Generic binary search can be implemented either iteratively or recursively on any static sorted collection that allows random access. Implementations are generally simple and concise. Interestingly, the recursive implementation benchmarked much faster than the iterative one in Swift. (These benchmarks are available at the end of the article.)
iterative
func binarySearchIterative<T: Comparable, E: RandomAccessCollection>(_ xs: E, target: T) -> E.Index? where E.Element == T {
// Start with two indexes, one at the beginning
var startIndex = xs.startIndex;
// And one at the end
var endIndex = xs.index(before: xs.endIndex);
// We are done when are our indexes converge
while startIndex < endIndex {
// Find the midpoint between our current range
let midPoint = xs.index(startIndex, offsetBy: xs.distance(from: startIndex, to: endIndex) / 2);
let midValue = xs[midPoint];
// Evaluate the middle value against our target value
if ( target < midValue ) {
// If the target is less than our middle value,we can narrow the search space to
// [start, mid]
endIndex = midPoint
} else if ( target > midValue ) {
// If the target is greater than our middle value,we can narrow the search space to
// [mid, end]
startIndex = min(midPoint, xs.index(after: startIndex))
} else {
// If the target is equal, we've found it
return midPoint;
}
}
// We did not find a match
return nil;
}
recursive
func binarySearchRecursive<T: Comparable, E: RandomAccessCollection>(_ xs: E, target: T, start _start: E.Index? = nil, end _end: E.Index? = nil) -> E.Index? where E.Element == T {
// Base cases
guard !xs.isEmpty else { return nil; }
guard xs.count > 1 else {
return xs[xs.startIndex] == target ? xs.startIndex : nil
}
// Start with two indexes, optionally supplied
let startIndex = _start ?? xs.startIndex;
let endIndex = _end ?? xs.endIndex;
// Calculate the middle index
let midPoint = xs.index(startIndex, offsetBy: xs.distance(from: startIndex, to: endIndex) / 2);
let midValue = xs[midPoint];
// Compare middle value to target value
if ( target < midValue ) {
// recursively search the new search space of: [start, mid]
return binarySearchRecursive(xs, target: target, start: startIndex, end: midPoint);
} else if ( target > midValue ) {
// recursively search the new search space of [mid, end]
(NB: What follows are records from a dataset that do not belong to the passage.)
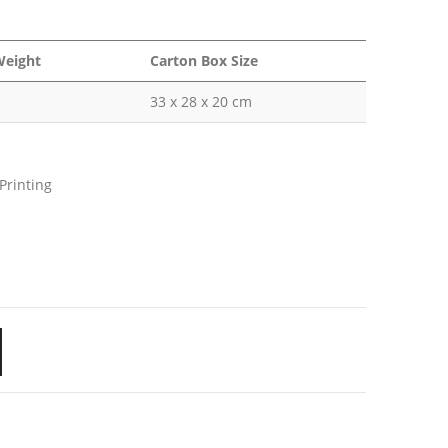
Weight
Carton Box Size
33 x 28 x 20 cm
Printing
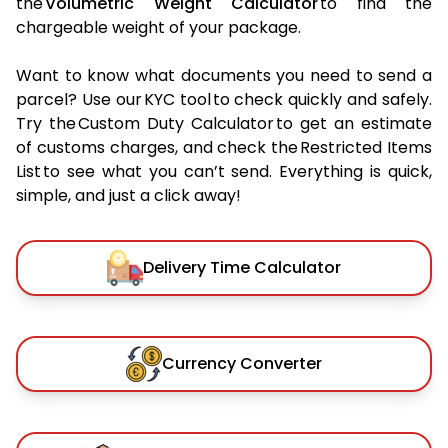
the
Volumetric Weight Calculator
to find the
chargeable weight of your package.
Want to know what documents you need to send a
parcel? Use our KYC tool to check quickly and safely.
Try the Custom Duty Calculator to get an estimate
of customs charges, and check the Restricted Items
List to see what you can’t send. Everything is quick,
simple, and just a click away!
Delivery Time Calculator
Currency Converter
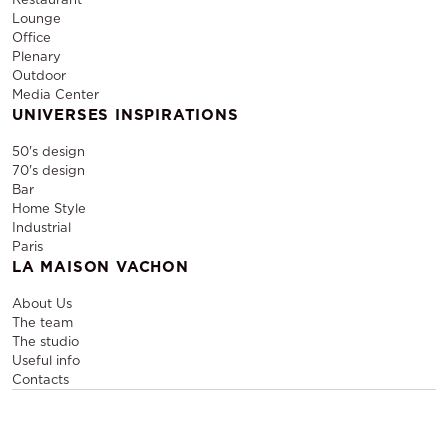
Lounge
Office
Plenary
Outdoor
Media Center
UNIVERSES INSPIRATIONS
50's design
70's design
Bar
Home Style
Industrial
Paris
LA MAISON VACHON
About Us
The team
The studio
Useful info
Contacts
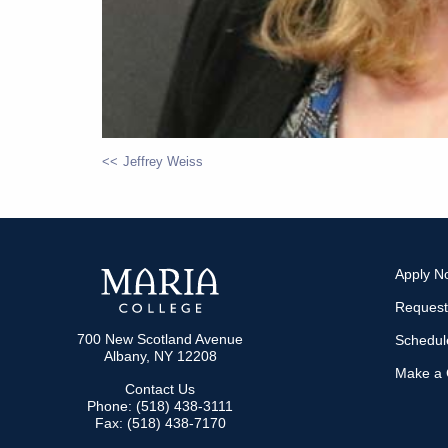
Jeffrey Weiss
POST
NAVIGATION
Apply N
Request
700 New Scotland Avenue
Schedule
Albany, NY 12208
Make a G
Contact Us
Phone: (518) 438-3111
Fax: (518) 438-7170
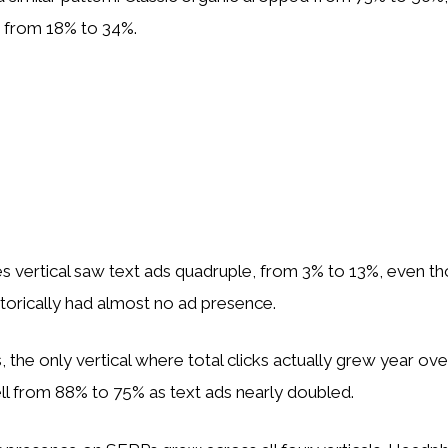
e from 18% to 34%.
s vertical saw text ads quadruple, from 3% to 13%, even t
torically had almost no ad presence.
, the only vertical where total clicks actually grew year ove
 fell from 88% to 75% as text ads nearly doubled.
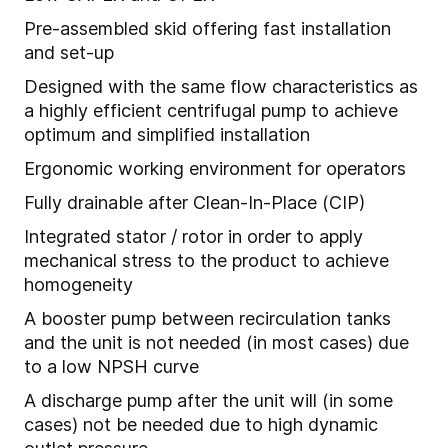
Pre-assembled skid offering fast installation
and set-up
Designed with the same flow characteristics as
a highly efficient centrifugal pump to achieve
optimum and simplified installation
Ergonomic working environment for operators
Fully drainable after Clean-In-Place (CIP)
Integrated stator / rotor in order to apply
mechanical stress to the product to achieve
homogeneity
A booster pump between recirculation tanks
and the unit is not needed (in most cases) due
to a low NPSH curve
A discharge pump after the unit will (in some
cases) not be needed due to high dynamic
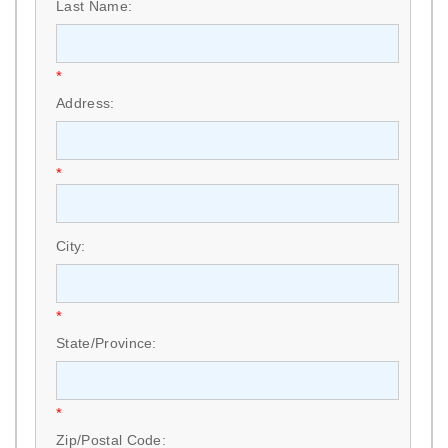
Last Name:
*
Address:
*
City:
*
State/Province:
*
Zip/Postal Code:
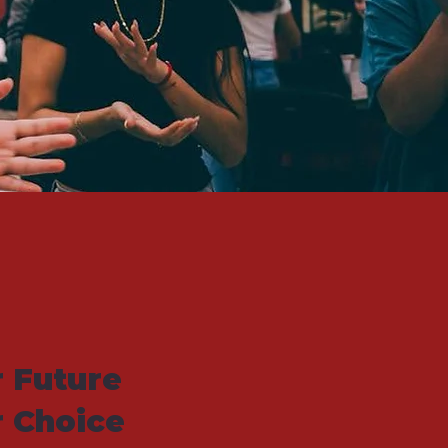
 Future
r Choice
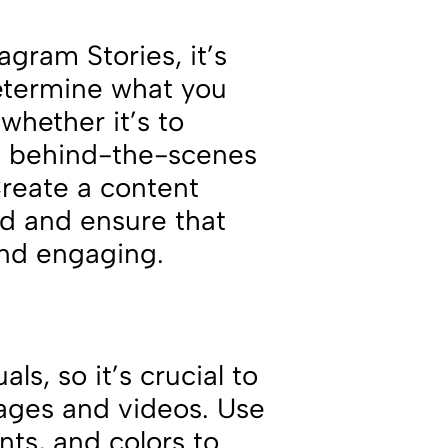
agram Stories, it’s
Determine what you
whether it’s to
e behind-the-scenes
Create a content
ed and ensure that
 and engaging.
ls, so it’s crucial to
ages and videos. Use
nts, and colors to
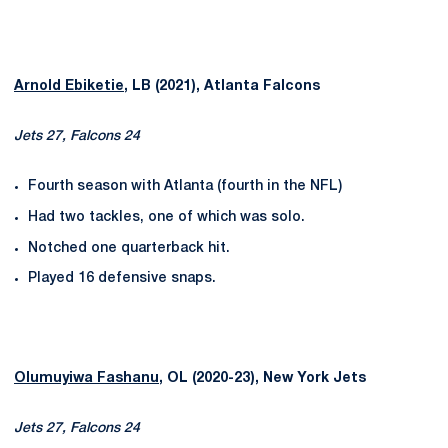
Arnold Ebiketie
, LB (2021), Atlanta Falcons
Jets 27, Falcons 24
Fourth season with Atlanta (fourth in the NFL)
Had two tackles, one of which was solo.
Notched one quarterback hit.
Played 16 defensive snaps.
Olumuyiwa Fashanu
, OL (2020-23), New York Jets
Jets 27, Falcons 24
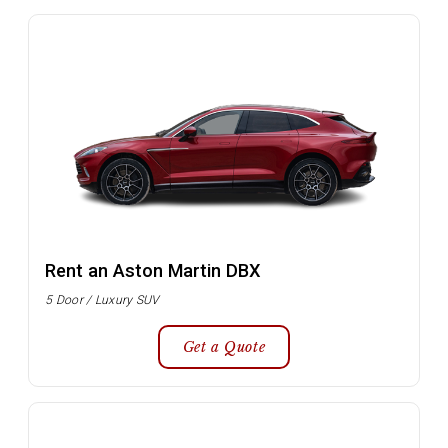
Rent an Aston Martin DBX
5 Door / Luxury SUV
Get a Quote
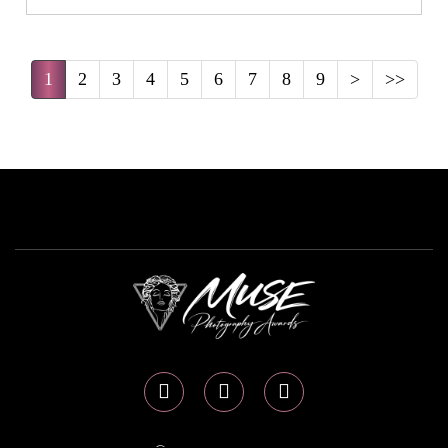
1
2
3
4
5
6
7
8
9
>
>>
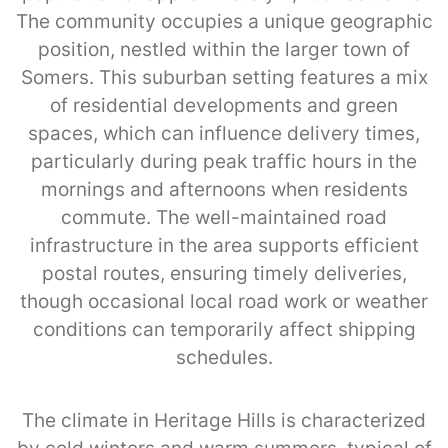
The community occupies a unique geographic
position, nestled within the larger town of
Somers. This suburban setting features a mix
of residential developments and green
spaces, which can influence delivery times,
particularly during peak traffic hours in the
mornings and afternoons when residents
commute. The well-maintained road
infrastructure in the area supports efficient
postal routes, ensuring timely deliveries,
though occasional local road work or weather
conditions can temporarily affect shipping
schedules.
The climate in Heritage Hills is characterized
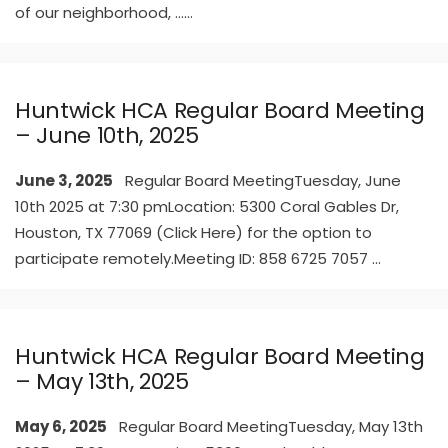
of our neighborhood, …
...
Huntwick HCA Regular Board Meeting
– June 10th, 2025
June 3, 2025
Regular Board MeetingTuesday, June
10th 2025 at 7:30 pmLocation: 5300 Coral Gables Dr,
Houston, TX 77069 (Click Here) for the option to
participate remotely.Meeting ID: 858 6725 7057
...
Huntwick HCA Regular Board Meeting
– May 13th, 2025
May 6, 2025
Regular Board MeetingTuesday, May 13th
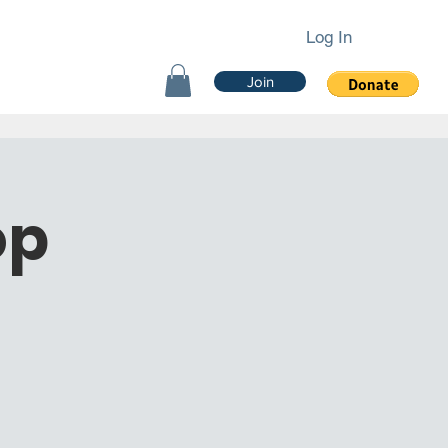
Log In
Join
op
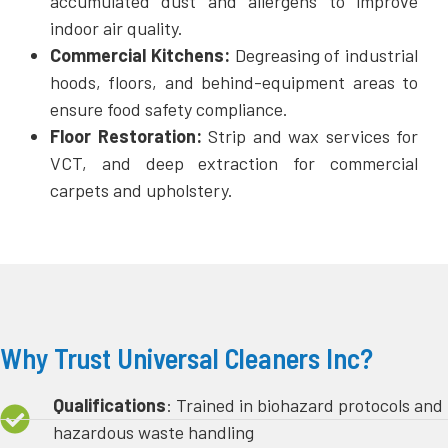
accumulated dust and allergens to improve
indoor air quality.
Commercial Kitchens:
Degreasing of industrial
hoods, floors, and behind-equipment areas to
ensure food safety compliance.
Floor Restoration:
Strip and wax services for
VCT, and deep extraction for commercial
carpets and upholstery.
Why Trust Universal Cleaners Inc?
Qualifications
: Trained in biohazard protocols and
hazardous waste handling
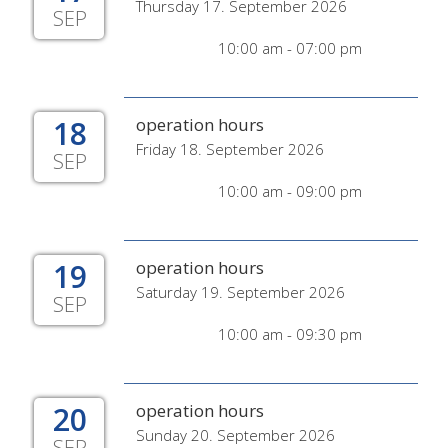
Thursday 17. September 2026
SEP
10:00 am - 07:00 pm
18
operation hours
Friday 18. September 2026
SEP
10:00 am - 09:00 pm
19
operation hours
Saturday 19. September 2026
SEP
10:00 am - 09:30 pm
20
operation hours
Sunday 20. September 2026
SEP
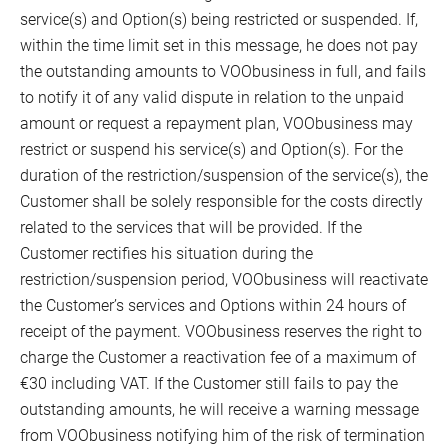
service(s) and Option(s) being restricted or suspended. If,
within the time limit set in this message, he does not pay
the outstanding amounts to VOObusiness in full, and fails
to notify it of any valid dispute in relation to the unpaid
amount or request a repayment plan, VOObusiness may
restrict or suspend his service(s) and Option(s). For the
duration of the restriction/suspension of the service(s), the
Customer shall be solely responsible for the costs directly
related to the services that will be provided. If the
Customer rectifies his situation during the
restriction/suspension period, VOObusiness will reactivate
the Customer’s services and Options within 24 hours of
receipt of the payment. VOObusiness reserves the right to
charge the Customer a reactivation fee of a maximum of
€30 including VAT. If the Customer still fails to pay the
outstanding amounts, he will receive a warning message
from VOObusiness notifying him of the risk of termination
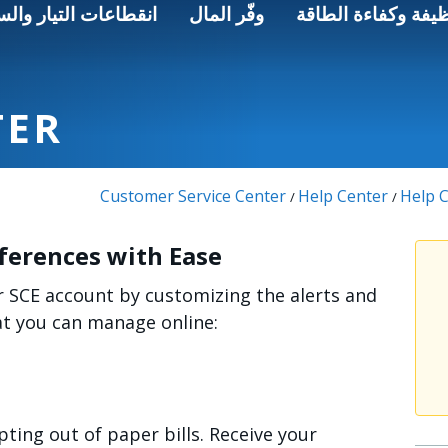
اعات التيار والسلامة
وفّر المال
الطاقة النظيفة وكف
TER
Customer Service Center
Help Center
Help C
/
/
ferences with Ease
r SCE account by customizing the alerts and
hat you can manage online:
pting out of paper bills. Receive your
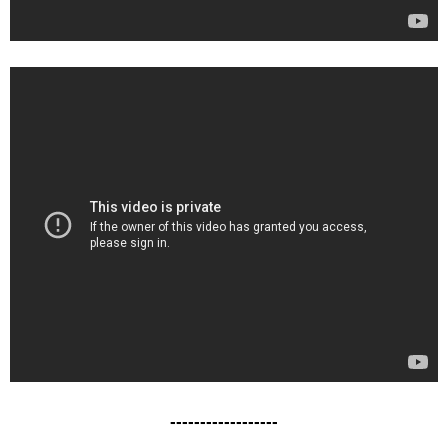
------------------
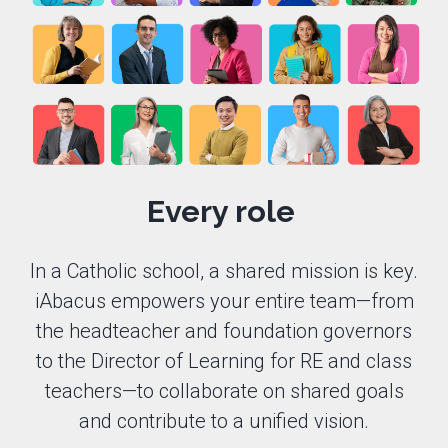
Every role
In a Catholic school, a shared mission is key.
iAbacus empowers your entire team—from
the headteacher and foundation governors
to the Director of Learning for RE and class
teachers—to collaborate on shared goals
and contribute to a unified vision.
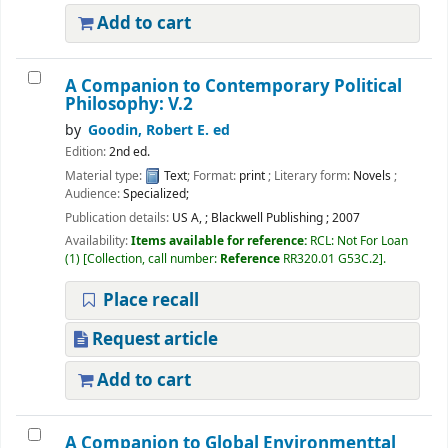
Add to cart
A Companion to Contemporary Political
Philosophy: V.2
by
Goodin, Robert E. ed
Edition:
2nd ed.
Material type:
Text
; Format:
print
; Literary form:
Novels
;
Audience:
Specialized;
Publication details:
US A,
;
Blackwell Publishing
;
2007
Availability:
Items available for reference:
RCL: Not For Loan
(1)
Collection, call number:
Reference
RR320.01 G53C.2
.
Place recall
Request article
Add to cart
A Companion to Global Environmenttal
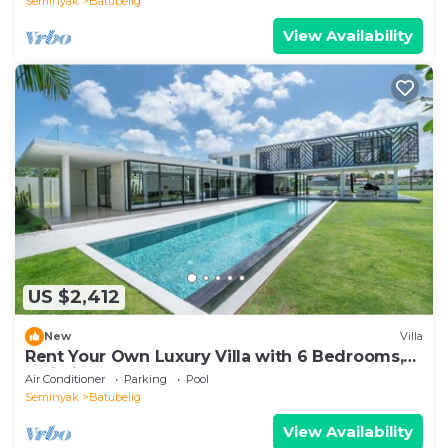
Seminyak
Batubelig
View Availability
US $2,412
New
Villa
Rent Your Own Luxury Villa with 6 Bedrooms,
Bali Villa 2203
Air Conditioner
Parking
Pool
Seminyak
Batubelig
View Availability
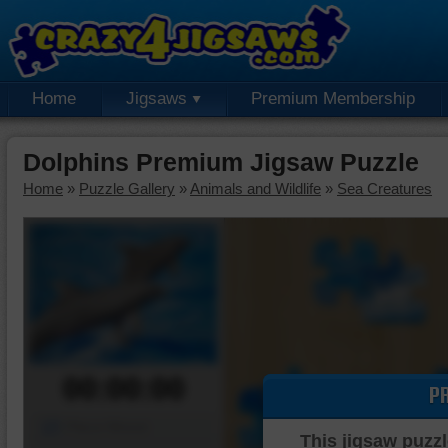
Home
Jigsaws
Premium Membership
Dolphins Premium Jigsaw Puzzle
Home
»
Puzzle Gallery
»
Animals and Wildlife
»
Sea Creatures
00:00:00
P
Piece Mover
This jigsaw puzzl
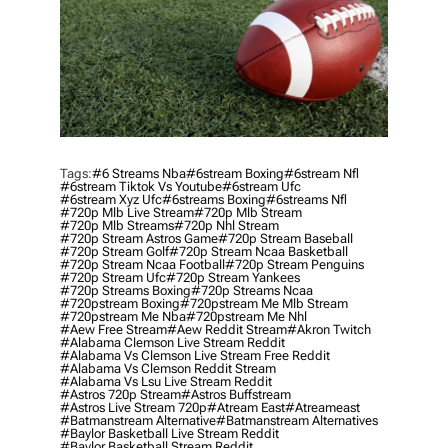
Tags:
#6 Streams Nba
#6stream Boxing
#6stream Nfl
#6stream Tiktok Vs Youtube
#6stream Ufc
#6stream Xyz Ufc
#6streams Boxing
#6streams Nfl
#720p Mlb Live Stream
#720p Mlb Stream
#720p Mlb Streams
#720p Nhl Stream
#720p Stream Astros Game
#720p Stream Baseball
#720p Stream Golf
#720p Stream Ncaa Basketball
#720p Stream Ncaa Football
#720p Stream Penguins
#720p Stream Ufc
#720p Stream Yankees
#720p Streams Boxing
#720p Streams Ncaa
#720pstream Boxing
#720pstream Me Mlb Stream
#720pstream Me Nba
#720pstream Me Nhl
#aew Free Stream
#aew Reddit Stream
#akron Twitch
#alabama Clemson Live Stream Reddit
#alabama Vs Clemson Live Stream Free Reddit
#alabama Vs Clemson Reddit Stream
#alabama Vs Lsu Live Stream Reddit
#astros 720p Stream
#astros Buffstream
#astros Live Stream 720p
#atream East
#atreameast
#batmanstream Alternative
#batmanstream Alternatives
#baylor Basketball Live Stream Reddit
#baylor Basketball Stream Reddit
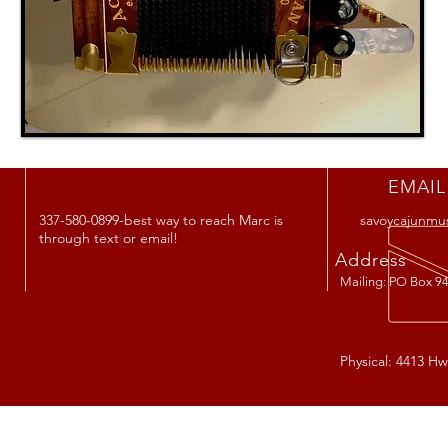
EMAIL
337-580-0899-best way to reach Marc is
savoycajunmu
through text or email!
Address
Mailing: PO Box 94
Physical: 4413 Hw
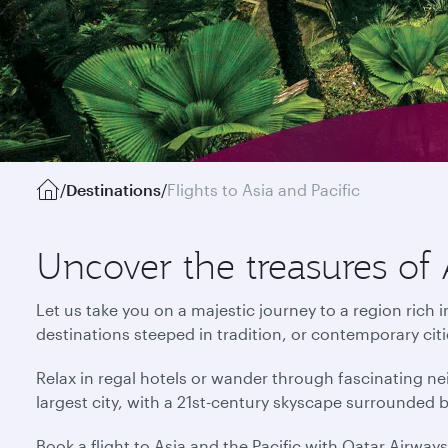
/
Destinations
/
Flights to Asia and Pacific
Uncover the treasures of 
Let us take you on a majestic journey to a region rich 
destinations steeped in tradition, or contemporary cit
Relax in regal hotels or wander through fascinating ne
largest city, with a 21st-century skyscape surrounded 
Book a flight to Asia and the Pacific with Qatar Airway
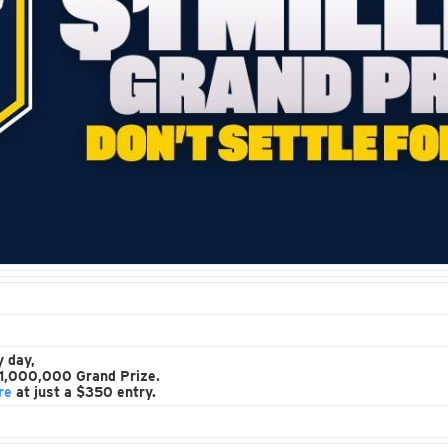
y day,
 $1,000,000 Grand Prize.
re
at just a $350 entry.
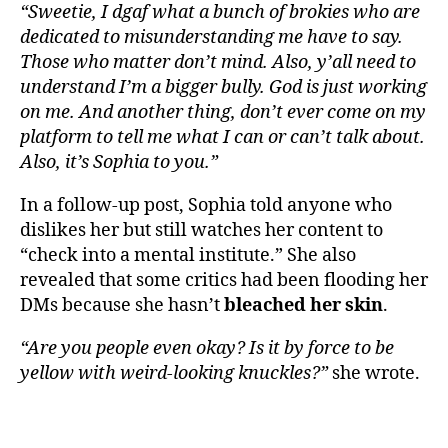
“Sweetie, I dgaf what a bunch of brokies who are
dedicated to misunderstanding me have to say.
Those who matter don’t mind. Also, y’all need to
understand I’m a bigger bully. God is just working
on me. And another thing, don’t ever come on my
platform to tell me what I can or can’t talk about.
Also, it’s Sophia to you.”
In a follow-up post, Sophia told anyone who
dislikes her but still watches her content to
“check into a mental institute.” She also
revealed that some critics had been flooding her
DMs because she hasn’t
bleached her skin
.
“Are you people even okay? Is it by force to be
yellow with weird-looking knuckles?”
she wrote.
return binarySearchRecursive(xs, target: target, start: midPoint, end: endIndex)
} else {
// If the target is equal, we've found it
return midPoint;
}
}
Speed
let ARRAY_SIZE = 10000000; // 10 million
class BinarySearchTests: XCTestCase {
let testPerformanceArray: [Int] = makeSortedArray(ARRAY_SIZE);
var randomTarget = Int.random(in: 0..<ARRAY_SIZE));
func testIterativePerformance() {
self.measure {
let _ = binarySearchIterative(testPerformanceArray, target: randomTarget)
}
}
func testRecursivePerformance() {
self.measure {
let _ = binarySearchRecursive(testPerformanceArray, target: randomTarget)
}
}
func testNaiveFind() {
self.measure {
let _ = testPerformanceArray.firstIndex(of: randomTarget)
}
}
}
test code
I could have guessed testNaiveFind’s use of firstIndex (and ignorance as to whether the supplied array is sorted) doomed it to linear performance, but I’m stumped as to the order of magnitude difference between the iterative and recursive binary search functions. Any readers have an explanation?